Calm between the storms – bank holidays in the US and the UK allow the euro to recover from Friday's storm, but there are reasons to resume its falls. Money managers balanced their portfolios in erratic moves late last week, first sending the dollar up, then sharply down. 

Here is why EUR/USD could fall as the dust settles. First, the US economy is heating up – the Core Personal Consumption Expenditure (Core PCE), surged to 3.1% yearly.. The Federal Reserve prefers this inflation gauge over others, and an increase well above the bank's 2% target may raise concerns that price increases are more than "transitory." 

Another core figure is also pointing to an economy firing on all cylinders – Durable Goods Orders non-defence ex-air jumped by over 2% in April. This "core of the core" measure of investment is pointing to long-term expansion. 

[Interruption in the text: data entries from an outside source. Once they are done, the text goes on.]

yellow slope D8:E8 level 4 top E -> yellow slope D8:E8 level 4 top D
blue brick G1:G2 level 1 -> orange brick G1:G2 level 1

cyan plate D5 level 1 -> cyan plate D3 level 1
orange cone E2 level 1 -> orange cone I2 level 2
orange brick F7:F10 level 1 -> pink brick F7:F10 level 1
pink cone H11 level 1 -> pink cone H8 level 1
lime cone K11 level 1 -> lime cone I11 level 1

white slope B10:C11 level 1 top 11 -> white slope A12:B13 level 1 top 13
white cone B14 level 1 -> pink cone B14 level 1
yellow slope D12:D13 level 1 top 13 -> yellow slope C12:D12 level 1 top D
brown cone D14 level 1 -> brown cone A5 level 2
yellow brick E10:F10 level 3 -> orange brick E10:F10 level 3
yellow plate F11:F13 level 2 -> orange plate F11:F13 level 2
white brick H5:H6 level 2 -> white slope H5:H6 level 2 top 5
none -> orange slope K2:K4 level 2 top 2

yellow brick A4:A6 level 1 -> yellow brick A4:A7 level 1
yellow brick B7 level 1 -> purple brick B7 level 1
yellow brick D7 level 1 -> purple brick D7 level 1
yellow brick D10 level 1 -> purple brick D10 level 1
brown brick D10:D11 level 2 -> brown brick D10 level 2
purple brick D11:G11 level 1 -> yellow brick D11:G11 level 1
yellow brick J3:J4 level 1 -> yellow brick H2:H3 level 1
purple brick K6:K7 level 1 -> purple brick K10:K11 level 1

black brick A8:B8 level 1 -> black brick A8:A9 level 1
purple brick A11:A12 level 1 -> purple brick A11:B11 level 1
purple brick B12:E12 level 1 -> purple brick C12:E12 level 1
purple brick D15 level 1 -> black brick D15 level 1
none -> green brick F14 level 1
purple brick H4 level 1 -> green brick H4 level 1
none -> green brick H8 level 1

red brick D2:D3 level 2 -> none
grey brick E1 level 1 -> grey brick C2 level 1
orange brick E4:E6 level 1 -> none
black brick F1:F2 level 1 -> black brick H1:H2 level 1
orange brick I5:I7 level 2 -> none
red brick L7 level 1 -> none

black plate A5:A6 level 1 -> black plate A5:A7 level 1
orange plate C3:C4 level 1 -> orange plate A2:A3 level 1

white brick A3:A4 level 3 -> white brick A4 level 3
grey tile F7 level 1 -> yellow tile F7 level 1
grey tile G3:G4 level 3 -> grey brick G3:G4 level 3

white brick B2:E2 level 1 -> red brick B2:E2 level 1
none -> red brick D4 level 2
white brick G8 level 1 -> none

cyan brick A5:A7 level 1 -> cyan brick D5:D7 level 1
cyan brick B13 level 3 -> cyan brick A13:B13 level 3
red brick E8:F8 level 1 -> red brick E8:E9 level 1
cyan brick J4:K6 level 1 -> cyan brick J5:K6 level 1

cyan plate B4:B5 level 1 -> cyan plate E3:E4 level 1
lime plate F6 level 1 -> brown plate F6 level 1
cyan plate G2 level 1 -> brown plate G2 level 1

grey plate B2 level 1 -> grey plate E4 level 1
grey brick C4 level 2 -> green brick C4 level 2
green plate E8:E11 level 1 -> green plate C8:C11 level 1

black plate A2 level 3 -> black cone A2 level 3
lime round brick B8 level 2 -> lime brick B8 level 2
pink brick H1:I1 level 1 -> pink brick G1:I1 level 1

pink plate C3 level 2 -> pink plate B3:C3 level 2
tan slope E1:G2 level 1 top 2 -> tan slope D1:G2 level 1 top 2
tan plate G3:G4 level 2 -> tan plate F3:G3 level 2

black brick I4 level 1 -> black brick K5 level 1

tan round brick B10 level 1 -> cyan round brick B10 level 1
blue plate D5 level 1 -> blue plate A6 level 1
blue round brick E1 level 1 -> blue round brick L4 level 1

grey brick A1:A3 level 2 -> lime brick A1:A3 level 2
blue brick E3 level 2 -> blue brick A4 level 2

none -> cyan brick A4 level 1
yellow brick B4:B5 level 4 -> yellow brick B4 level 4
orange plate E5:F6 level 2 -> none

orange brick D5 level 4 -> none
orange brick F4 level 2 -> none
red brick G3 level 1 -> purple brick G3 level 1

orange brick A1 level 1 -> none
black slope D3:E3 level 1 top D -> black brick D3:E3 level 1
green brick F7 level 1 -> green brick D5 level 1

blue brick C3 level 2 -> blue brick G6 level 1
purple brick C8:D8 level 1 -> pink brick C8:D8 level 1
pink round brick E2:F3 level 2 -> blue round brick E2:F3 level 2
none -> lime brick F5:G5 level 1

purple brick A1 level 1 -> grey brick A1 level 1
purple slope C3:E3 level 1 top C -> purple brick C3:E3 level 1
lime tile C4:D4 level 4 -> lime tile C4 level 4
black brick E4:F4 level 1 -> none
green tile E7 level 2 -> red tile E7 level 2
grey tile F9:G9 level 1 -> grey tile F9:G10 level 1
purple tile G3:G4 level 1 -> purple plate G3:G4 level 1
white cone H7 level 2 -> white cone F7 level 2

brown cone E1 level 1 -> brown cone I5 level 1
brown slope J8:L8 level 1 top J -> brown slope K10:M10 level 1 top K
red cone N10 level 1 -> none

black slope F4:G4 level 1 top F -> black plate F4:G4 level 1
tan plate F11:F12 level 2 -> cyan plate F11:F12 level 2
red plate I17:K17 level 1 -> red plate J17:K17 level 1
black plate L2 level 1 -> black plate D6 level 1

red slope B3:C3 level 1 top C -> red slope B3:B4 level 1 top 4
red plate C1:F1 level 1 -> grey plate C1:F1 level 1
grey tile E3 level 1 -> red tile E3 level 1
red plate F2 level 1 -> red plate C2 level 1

On the other side of the pond, it seems that Europe's catch-up vaccination campaign is already priced into the euro. What about the potential damage from COVID-19 variants? While sterling has been grappling with concerns that its reopening may be delayed, the common currency has yet to price such a road bump. 

Later in the day, Germany releases its preliminary Consumer Price Index (CPI) estimate for May, which will likely show an increase of core inflation to 2.4% yearly. While that may alarm the country's hawks, it will also serve as a stark reminder that the old continent's price rises are well behind those in America. The European Central Bank is unlikely to tighten its policy anytime soon.

Another factor that may push the pair lower is subdued Chinese growth. The world's second-largest economy reported that its Manufacturing Purchasing Managers' Index hit 51 points in May, weaker than estimated. Worries about slower global growth could boost the safe-haven dollar. 

All in all, the currency pair has room to drift lower before a larger storm later this week. 

EUR/USD Technical Analysis

Momentum on the four-hour chart has turned lower and EUR/USD has failed to recapture the 50 Simple Moving Average (SMA) it lost last week. On the other hand, it managed to top the 100 SMA. 

Some support awaits at 1.21, which was a cushion last week. It is followed by 1.2160, then by 1.2130. 

Resistance is at the daily high of 1.2205, followed by 1.2245, the former triple top. Further above, 1.2266, May's peak, awaits bulls.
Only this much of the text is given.